1963 Vietnam Withdrawal Plans
President Kennedy meeting with Secretary of Defense McNamara and General Taylor in October 1963 after their fact-finding mission to Vietnam.
Was there a Vietnam withdrawal plan in 1963? The answer is yes. What is at issue is not whether such plans had been created and initiated, but whether they were “serious,” i.e., whether the withdrawal would have continued in the face of a worsening situation in South Vietnam.
On October 11, 1963, Kennedy signed NSAM 263, initiating a withdrawal of 1,000 troops out of roughly 16,000 Americans stationed in Vietnam. Other documents, including planning documents from the spring of 1963, show that this was the first step in a planned complete withdrawal.
The controversy surrounds the fact that military reporting of the war effort in 1963 was decidedly rosy, and Kennedy made statements indicating that the positive outlook made withdrawal possible. Following the November deaths of South Vietnamese leader Ngo Dinh Diem and President Kennedy, reporting of the military situation in Vietnam took a turn for the worse. Does this then mean that Kennedy would have done as his successor LBJ did, and escalate the war in response?

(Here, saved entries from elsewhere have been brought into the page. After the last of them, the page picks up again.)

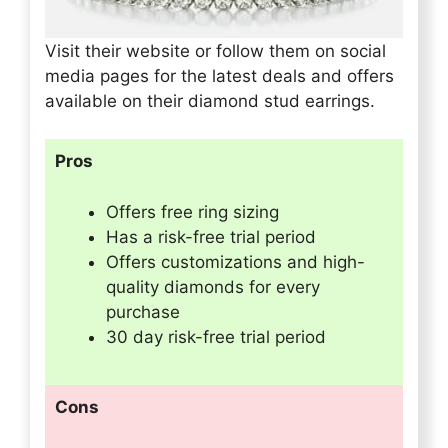
Visit their website or follow them on social
media pages for the latest deals and offers
available on their diamond stud earrings.
Pros
Offers free ring sizing
Has a risk-free trial period
Offers customizations and high-
quality diamonds for every
purchase
30 day risk-free trial period
Cons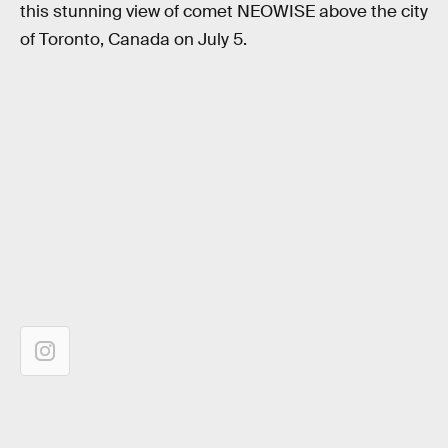
this stunning view of comet NEOWISE above the city
of Toronto, Canada on July 5.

John Newman’s landmark 1991 book JFK & Vietnam argues that Kennedy knew that the military reporting was skewed, and intended to withdraw anyway. Other analyses by Peter Dale Scott and James Galbraith (son of Kennedy advisor John Kenneth Galbraith), and recent books including one by no less than Robert McNamara himself, support this view. On the other side are many Vietnam historians and also social critic Noam Chomsky, whose Rethinking Camelot is largely a rebuttal of this view.